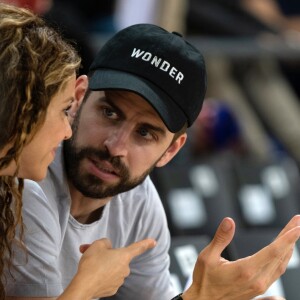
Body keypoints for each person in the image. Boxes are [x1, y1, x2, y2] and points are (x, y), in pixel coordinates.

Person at [5, 23, 300, 300]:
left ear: (171, 151)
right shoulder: (26, 180)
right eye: (109, 113)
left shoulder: (141, 202)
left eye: (145, 133)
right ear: (79, 97)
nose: (115, 146)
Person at [0, 4, 155, 300]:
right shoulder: (27, 194)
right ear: (21, 112)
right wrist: (87, 287)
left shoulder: (11, 190)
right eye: (62, 111)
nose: (67, 132)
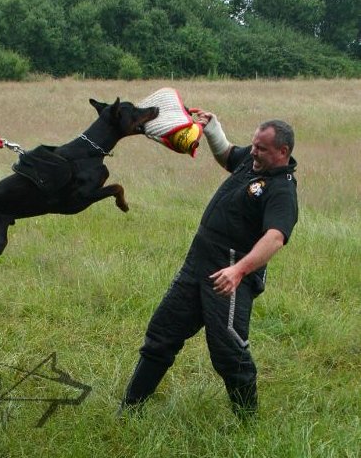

____

◆ **PROBLEM**
Each line above is to be duplicated exactly, and the pictures are to be omitted.

◆ **EXERCISE RESPONSE**
Body keypoints for each person in the image. Boxes are [x1, y1, x2, y2] and points are (x, y), in pixel coordinates.

Person at [5, 23, 300, 300]:
left ear: (171, 151)
right shoulder: (26, 180)
right eye: (109, 113)
left shoulder: (141, 202)
left eye: (145, 133)
right ear: (79, 97)
nose: (115, 146)
Person at [0, 4, 155, 300]:
right shoulder: (27, 194)
right ear: (21, 112)
right wrist: (87, 287)
left shoulder: (11, 190)
right eye: (62, 111)
nose: (67, 132)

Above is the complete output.